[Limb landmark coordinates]
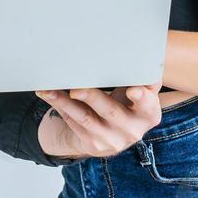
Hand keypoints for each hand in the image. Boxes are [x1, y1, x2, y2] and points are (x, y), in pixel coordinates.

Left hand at [35, 83, 162, 158]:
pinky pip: (73, 122)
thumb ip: (141, 79)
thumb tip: (138, 53)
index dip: (142, 98)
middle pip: (110, 110)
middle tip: (77, 88)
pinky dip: (59, 106)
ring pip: (85, 118)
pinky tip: (48, 94)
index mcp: (149, 114)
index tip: (134, 90)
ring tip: (51, 90)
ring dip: (65, 102)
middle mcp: (132, 130)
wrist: (112, 132)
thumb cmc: (126, 103)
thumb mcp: (139, 94)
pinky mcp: (93, 143)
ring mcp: (111, 139)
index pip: (148, 105)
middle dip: (92, 97)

## Exercise brief
When a line among the entries contains "hand", pull that line out.

## Exercise solution
Hand keypoints for each hand in the image. Boxes are [x1, y1, x2, y2] and points are (x, y), in pixel coordinates.
Left hand at [35, 83, 162, 158]:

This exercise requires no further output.